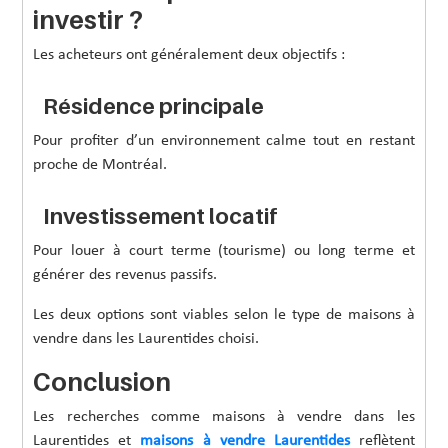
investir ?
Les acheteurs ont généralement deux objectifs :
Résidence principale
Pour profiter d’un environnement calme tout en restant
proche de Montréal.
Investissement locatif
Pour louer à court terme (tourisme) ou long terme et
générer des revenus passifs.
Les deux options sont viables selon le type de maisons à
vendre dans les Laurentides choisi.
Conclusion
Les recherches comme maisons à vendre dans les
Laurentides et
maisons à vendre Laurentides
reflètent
----
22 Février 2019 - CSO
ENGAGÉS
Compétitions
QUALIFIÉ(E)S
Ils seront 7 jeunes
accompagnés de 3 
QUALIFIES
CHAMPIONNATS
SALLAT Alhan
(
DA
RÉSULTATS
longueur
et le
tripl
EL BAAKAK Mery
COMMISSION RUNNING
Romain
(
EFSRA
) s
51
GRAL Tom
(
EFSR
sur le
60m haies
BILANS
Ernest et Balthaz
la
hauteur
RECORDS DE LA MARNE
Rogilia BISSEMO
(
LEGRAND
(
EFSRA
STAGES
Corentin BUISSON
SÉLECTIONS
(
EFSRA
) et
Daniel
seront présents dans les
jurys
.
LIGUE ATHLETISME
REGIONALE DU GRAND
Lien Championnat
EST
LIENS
----
▶ **EXERCISE AIM**
Identify each line in the records above that contains the word "dans", and copy those lines.

▶ **SOLVED EXERCISE**
vendre dans les Laurentides choisi.
Les recherches comme maisons à vendre dans les
seront présents dans les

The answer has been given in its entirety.